Someday, you might want your home robot to carry the dirty laundry downstairs and put it in the washing machine in the far left corner of the basement. The robot must combine your instructions with its visual observations to determine the steps to take to complete this task.
For an AI agent, this is easier said than done. Current approaches use multiple hand-crafted machine learning models to tackle different parts of the task, which require human effort and expertise. These methods, which use visual representations to directly make navigation decisions, demand large amounts of visual data for training, which are often hard to come by.
To overcome these challenges, researchers at MIT and the MIT-IBM Watson AI Lab designed a navigation system that converts visual representations into chunks of language, which are then fed into a larger language model that reaches all parts of a multi-step navigation task.
Instead of encoding visual features from images of a robot’s surroundings, which is computationally intensive, their method generates textual captions that describe the robot’s view. A large language model uses topics to predict the actions the robot should take to fulfill the user’s language-based instructions.
Because their method uses purely language-based representations, they can use a large language model to efficiently generate a large amount of synthetic training data.
Although this approach does not perform better than techniques that use visual features, it works well in situations where there is not enough visual data for training. The researchers found that combining their language-based inputs with visual signals led to better navigation performance.
„By using language as a perceptual representation, ours is a very straightforward approach. Because we can encode all the input as language, we can create a human-understandable path,” said Bowen Pan, an Electrical Engineering and Computer Science (EECS) graduate student and lead author. paper on this approach.
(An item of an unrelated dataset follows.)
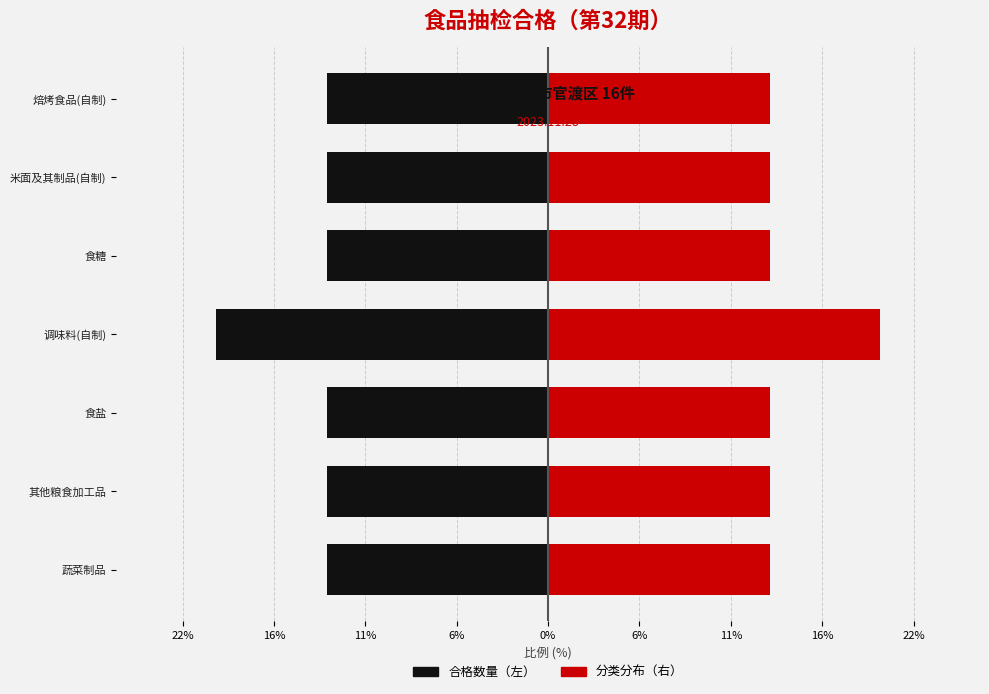

Rank the series by their maximum value, from highest to lowest.

Right (分类), Left (合格)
Pan’s co-authors include his advisor Ed Oliva, director of strategic industry engagement at MIT Schwarzman Computing, MIT director of the MIT-IBM Watson AI Laboratory, and senior research scientist at the Computer Science and Artificial Intelligence Laboratory (CSAIL). ); Philip Isola, associate professor of EECS and member of CSAIL; Senior author Yoon Kim, assistant professor of EECS and member of CSAIL; Others are at the MIT-IBM Watson AI Lab and Dartmouth College. The research will be presented at the conference of the North American Chapter of the Society for Computational Linguistics.
Visual problem solving with language
Because large language models are very powerful machine learning models, researchers have tried to combine them in a complex task called vision and language navigation, Pan says.
But such models take text-based inputs and cannot process visual data from the robot’s camera. Therefore, the group must find a way to use language instead.
Their technique uses a simple topic model to derive textual descriptions of the robot’s visual observations. These topics are combined with language-based instructions and fed into a larger language model, which determines what navigation the robot should take next.
The large language model outputs the title of the scene that the robot should see after completing that step. It is used to update the path history so that the robot can track where it has been.
The model repeats these processes to create a path that guides the robot to its destination.
To streamline the process, the researchers designed templates so tracking information is fed to the model in a fixed format — a sequence of choices the robot can make based on its surroundings.
For example, a caption might say „30 degrees to your left is a door, next to it is a potted plant, behind you is a small office with a desk and computer,” etc. Selects whether the model should move towards the robot. door or office.
„One of the biggest challenges is how to encode this kind of information in language in a way that makes the agent understand what the task is and how they should respond,” says Pan.
Advantages of language
When they tested this approach, they found that while it could not outperform vision-based techniques, it did offer several advantages.
First, because text requires less computational resources to synthesize than complex image data, their method can be used to rapidly generate synthetic training data. In one experiment, they generated 10,000 synthetic trajectories based on 10 real-world, visual trajectories.
This technique can bridge the gap that can prevent an agent trained with a simulated environment from performing well in the real world. This gap often occurs because computer-generated images appear completely different from real-world scenes due to elements such as lighting or color. But Pan says that it can be very difficult to separate the language that describes an artificial and a real image.
Also, because the representations using their model are written in natural language, they are easy for a human to understand.
„If the agent fails to achieve its goal, we can easily determine where it failed and why. Perhaps the historical data was not clear enough or the observation overlooked some important detail,” says Pan.
In addition, their method can be more easily applied to a variety of tasks and contexts because it uses only one type of input. As long as the data is coded into language, they can use the same model without making any changes.
But a drawback is that their method naturally loses some information that is captured by vision-based models, such as depth information.
However, the researchers were surprised to find that combining language-based representations with vision-based methods improved an agent’s ability to navigate.
„Perhaps this means that language can capture some higher-level information than cannot be captured with purely visual features,” he says.
This is an area that researchers want to continue to explore. They want to create a navigation-based captioner, which can increase the efficiency of the method. Additionally, they want to explore the ability of large language models to demonstrate spatial awareness and see how this could help with language-based navigation.
This research is funded in part by the MIT-IBM Watson AI Lab.